Interestingly, the expression levels of cucumber CYCD genes revealed that the period of cell division during the early stage of natural parthenocarpic fruit was similar to that of pollinated fruit. However, the expression levels of CsCYCD genes in CPPU-induced parthenocarpic fruit were different from those in pollinated fruit and natural parthenocarpic fruit. It is possible that pollination increased the levels of indole-3-acetic acid, zeatin, and gibberellin, which promote cell division and thus to fruit set (Sjut and Bangerth 2006; Kim et al. 1992; Lewis et al. 2006; Ben-Cheikh et al. 1997). Natural parthenocarpic fruit development is controlled by regulation of hormones; a balance of several hormones may partly imitate hormonal actions during pollinated fruit development. This result indicated that cucumber parthenocarpic fruit development may be a process subject to complex hormonal regulation.

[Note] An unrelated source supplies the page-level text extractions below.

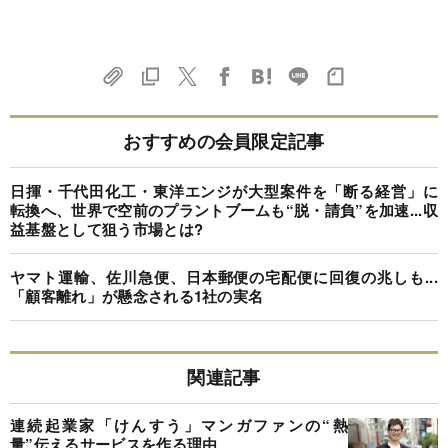
おすすめの会員限定記事
日揮・千代田化工・東洋エンジが大型案件を「断る経営」に
転換へ、世界で空前のプラントブームも“脱・請負”を加速...収
益基盤として狙う市場とは?
ヤマト運輸、佐川急便、日本郵便の宅配便に回復の兆しも...
「顧客離れ」が懸念される1社の実名
関連記事
連続起業家「けんすう」マンガファンの“熱
量”伝えるサービスを作る理由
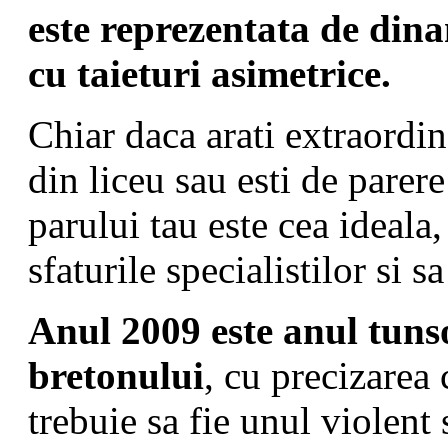
este reprezentata de dina
cu taieturi asimetrice.
Chiar daca arati extraordin
din liceu sau esti de parer
parului tau este cea ideala, 
sfaturile specialistilor si 
Anul 2009 este anul tunso
bretonului
, cu precizarea
trebuie sa fie unul violent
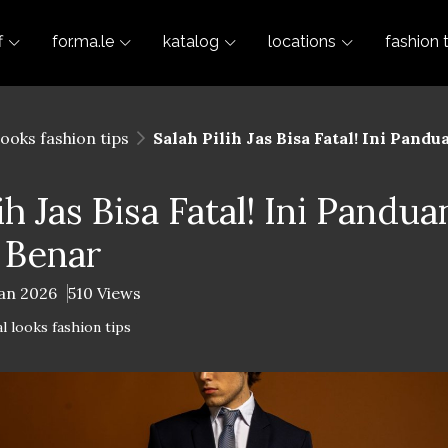
f
for.ma.le
katalog
locations
fashion 
looks fashion tips
Salah Pilih Jas Bisa Fatal! Ini Pand
lih Jas Bisa Fatal! Ini Pandu
 Benar
Jan 2026
510 Views
l looks fashion tips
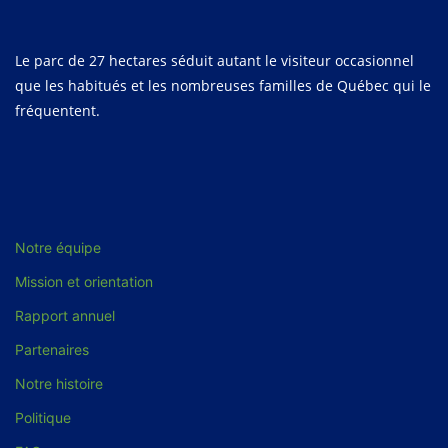
Le parc de 27 hectares séduit autant le visiteur occasionnel
que les habitués et les nombreuses familles de Québec qui le
fréquentent.
Notre équipe
Mission et orientation
Rapport annuel
Partenaires
Notre histoire
Politique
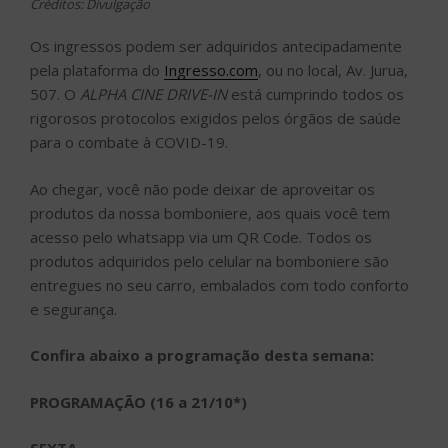
Créditos: Divulgação
Os ingressos podem ser adquiridos antecipadamente
pela plataforma do
Ingresso.com
, ou no local, Av. Jurua,
507. O
ALPHA CINE DRIVE-IN
está cumprindo todos os
rigorosos protocolos exigidos pelos órgãos de saúde
para o combate à COVID-19.
Ao chegar, você não pode deixar de aproveitar os
produtos da nossa bomboniere, aos quais você tem
acesso pelo whatsapp via um QR Code. Todos os
produtos adquiridos pelo celular na bomboniere são
entregues no seu carro, embalados com todo conforto
e segurança.
Confira abaixo a programação desta semana:
PROGRAMAÇÃO (16 a 21/10*)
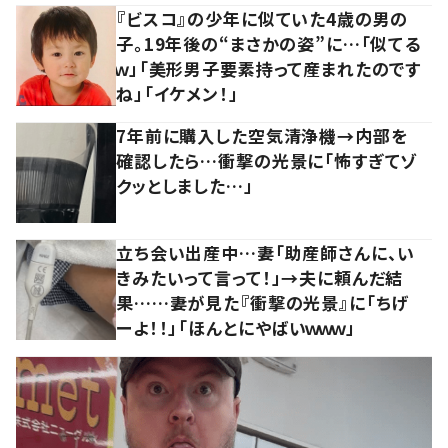
『ビスコ』の少年に似ていた4歳の男の
子。19年後の“まさかの姿”に…「似てる
ｗ」「美形男子要素持って産まれたのです
ね」「イケメン！」
7年前に購入した空気清浄機→内部を
確認したら…衝撃の光景に「怖すぎてゾ
クッとしました…」
立ち会い出産中…妻「助産師さんに、い
きみたいって言って！」→夫に頼んだ結
果……妻が見た『衝撃の光景』に「ちげ
ーよ！！」「ほんとにやばいｗｗｗ」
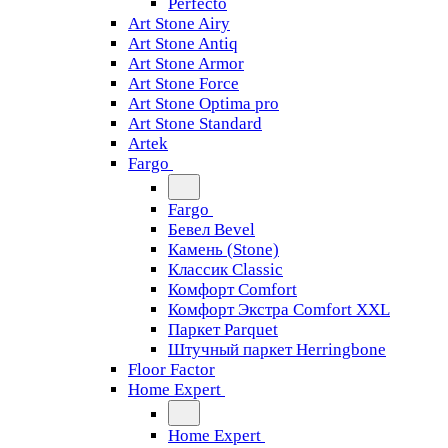
Perfecto
Art Stone Airy
Art Stone Antiq
Art Stone Armor
Art Stone Force
Art Stone Optima pro
Art Stone Standard
Artek
Fargo
Fargo
Бевел Bevel
Камень (Stone)
Классик Classic
Комфорт Comfort
Комфорт Экстра Comfort XXL
Паркет Parquet
Штучный паркет Herringbone
Floor Factor
Home Expert
Home Expert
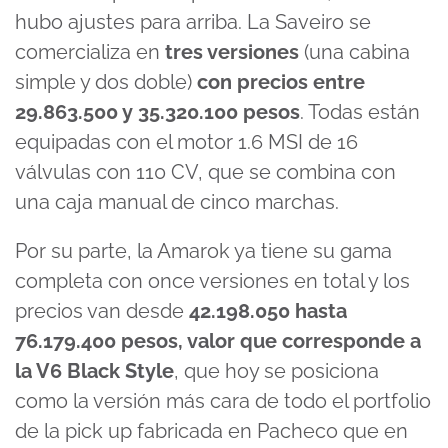
hubo ajustes para arriba. La Saveiro se
comercializa en
tres versiones
(una cabina
simple y dos doble)
con precios entre
29.863.500 y 35.320.100 pesos
. Todas están
equipadas con el motor 1.6 MSI de 16
válvulas con 110 CV, que se combina con
una caja manual de cinco marchas.
Por su parte, la Amarok ya tiene su gama
completa con once versiones en total y los
precios van desde
42.198.050 hasta
76.179.400 pesos, valor que corresponde a
la V6 Black Style
, que hoy se posiciona
como la versión más cara de todo el portfolio
de la pick up fabricada en Pacheco que en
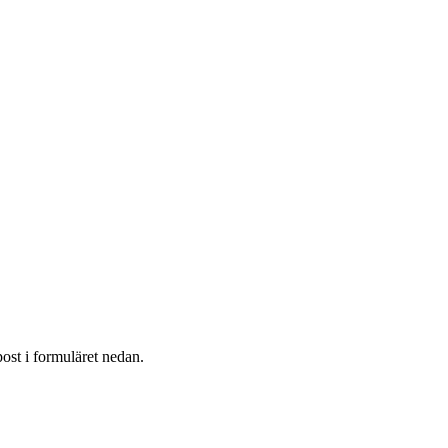
post i formuläret nedan.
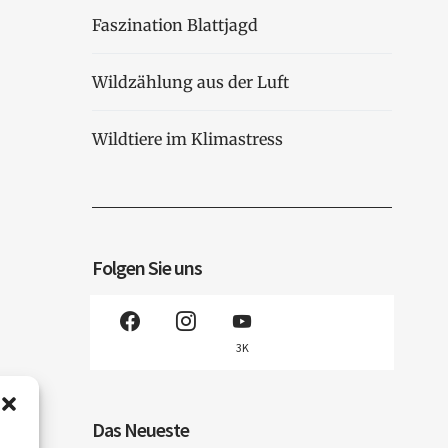
Faszination Blattjagd
Wildzählung aus der Luft
Wildtiere im Klimastress
Folgen Sie uns
3K
Das Neueste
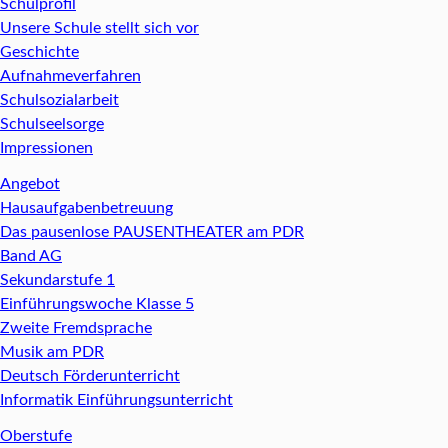
Schulprofil
Unsere Schule stellt sich vor
Geschichte
Aufnahmeverfahren
Schulsozialarbeit
Schulseelsorge
Impressionen
Angebot
Hausaufgabenbetreuung
Das pausenlose PAUSENTHEATER am PDR
Band AG
Sekundarstufe 1
Einführungswoche Klasse 5
Zweite Fremdsprache
Musik am PDR
Deutsch Förderunterricht
Informatik Einführungsunterricht
Oberstufe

In summary, the identification of cucumber CYCD genes and the analysis of their protein domain and genomic organization revealed that six CYCD subgroups are conserved across angiosperms. The expression levels of cucumber CsCYCD genes were analyzed in cucumber fruits. The expression patterns of CsCYCDs revealed that the time of cell division in natural parthenocarpic fruits is similar to that in pollinated fruits, but different to that in CPPU-induced parthenocarpic fruits. Future studies should focus on assessing the specific functions of D-type cyclins in cucumber parthenocarpic fruit.